There's something rather futuristic about talking 'over' a laser beam, which is what this inexpensive project allows. It will easily give a communication distance of several hundred metres, and
with a parabolic light reflector, up to several kilometres. It transmits high quality audio and the link
is virtually impossible for anyone else to tap into.
by PETER PHILLIPS
ELECTRONICS Australia, July 1997
page 62
In the February 1993 issue, we described a laser beam communicator
project developed by Oatley Electronics. It was an extremely popular project, but
this latest version not only makes the device better and simpler, but cheaper as
well. Unlike the previous version, a visible laser diode (5mW 65Onm) is used as
the transmitter. This makes alignment between the transmitter and receiver
much simpler, as you can now see the beam. As well, the laser has a greater output
power. The circuitry is also simpler, and uses basic components.
As before, there are two sections: the transmitter board and the receiver board,
both powered by a separate 9V battery or a fixed voltage power supply,
depending on your needs. The transmitter board has an electret microphone
module at one end, and the laser diode at the other end. The electronics modulates
the intensity of the laser beam according to the output of the microphone. The
laser diode has an inbuilt collimating lens, and is simply a module that connects
to the transmitter board. The previous design required brackets for the
laser diode assembly.

────────────────────

▶ Required action a
In the laser beam communicator article, what can power the transmitter and receiver boards?

────────────────────

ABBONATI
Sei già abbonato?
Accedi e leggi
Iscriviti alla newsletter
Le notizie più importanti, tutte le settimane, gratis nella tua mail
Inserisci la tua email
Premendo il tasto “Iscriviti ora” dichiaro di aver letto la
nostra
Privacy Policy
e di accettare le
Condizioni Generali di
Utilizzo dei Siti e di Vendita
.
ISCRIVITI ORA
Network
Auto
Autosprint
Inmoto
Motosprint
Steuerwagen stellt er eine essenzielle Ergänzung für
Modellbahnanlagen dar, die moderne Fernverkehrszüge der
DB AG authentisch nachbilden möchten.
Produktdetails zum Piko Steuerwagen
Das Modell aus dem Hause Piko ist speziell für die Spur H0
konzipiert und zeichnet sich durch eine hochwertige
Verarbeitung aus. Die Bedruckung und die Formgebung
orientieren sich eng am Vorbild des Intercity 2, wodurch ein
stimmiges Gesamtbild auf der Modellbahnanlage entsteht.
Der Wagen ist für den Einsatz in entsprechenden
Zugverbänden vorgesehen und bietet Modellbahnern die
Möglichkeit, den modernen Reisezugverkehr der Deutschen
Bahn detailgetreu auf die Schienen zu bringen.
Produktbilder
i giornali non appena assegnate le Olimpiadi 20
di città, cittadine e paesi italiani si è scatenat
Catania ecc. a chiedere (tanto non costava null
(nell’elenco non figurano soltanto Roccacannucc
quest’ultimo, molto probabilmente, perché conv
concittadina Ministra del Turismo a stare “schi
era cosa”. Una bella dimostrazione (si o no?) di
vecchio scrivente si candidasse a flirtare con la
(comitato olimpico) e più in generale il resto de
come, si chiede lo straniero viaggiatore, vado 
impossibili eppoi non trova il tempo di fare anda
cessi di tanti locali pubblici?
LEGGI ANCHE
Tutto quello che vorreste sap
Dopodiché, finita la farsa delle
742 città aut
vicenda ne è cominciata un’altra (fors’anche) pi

────────────────────

▶ Required action b
Reproduce the entries word for word, starting at their first line and ending at the line containing "i giornali non", with both of those lines included.

▶ Result a
Each board can be powered by a separate 9V battery or a fixed voltage power supply.

▶ Result b
ABBONATI
Sei già abbonato?
Accedi e leggi
Iscriviti alla newsletter
Le notizie più importanti, tutte le settimane, gratis nella tua mail
Inserisci la tua email
Premendo il tasto “Iscriviti ora” dichiaro di aver letto la
nostra
Privacy Policy
e di accettare le
Condizioni Generali di
Utilizzo dei Siti e di Vendita
.
ISCRIVITI ORA
Network
Auto
Autosprint
Inmoto
Motosprint
Steuerwagen stellt er eine essenzielle Ergänzung für
Modellbahnanlagen dar, die moderne Fernverkehrszüge der
DB AG authentisch nachbilden möchten.
Produktdetails zum Piko Steuerwagen
Das Modell aus dem Hause Piko ist speziell für die Spur H0
konzipiert und zeichnet sich durch eine hochwertige
Verarbeitung aus. Die Bedruckung und die Formgebung
orientieren sich eng am Vorbild des Intercity 2, wodurch ein
stimmiges Gesamtbild auf der Modellbahnanlage entsteht.
Der Wagen ist für den Einsatz in entsprechenden
Zugverbänden vorgesehen und bietet Modellbahnern die
Möglichkeit, den modernen Reisezugverkehr der Deutschen
Bahn detailgetreu auf die Schienen zu bringen.
Produktbilder
i giornali non appena assegnate le Olimpiadi 20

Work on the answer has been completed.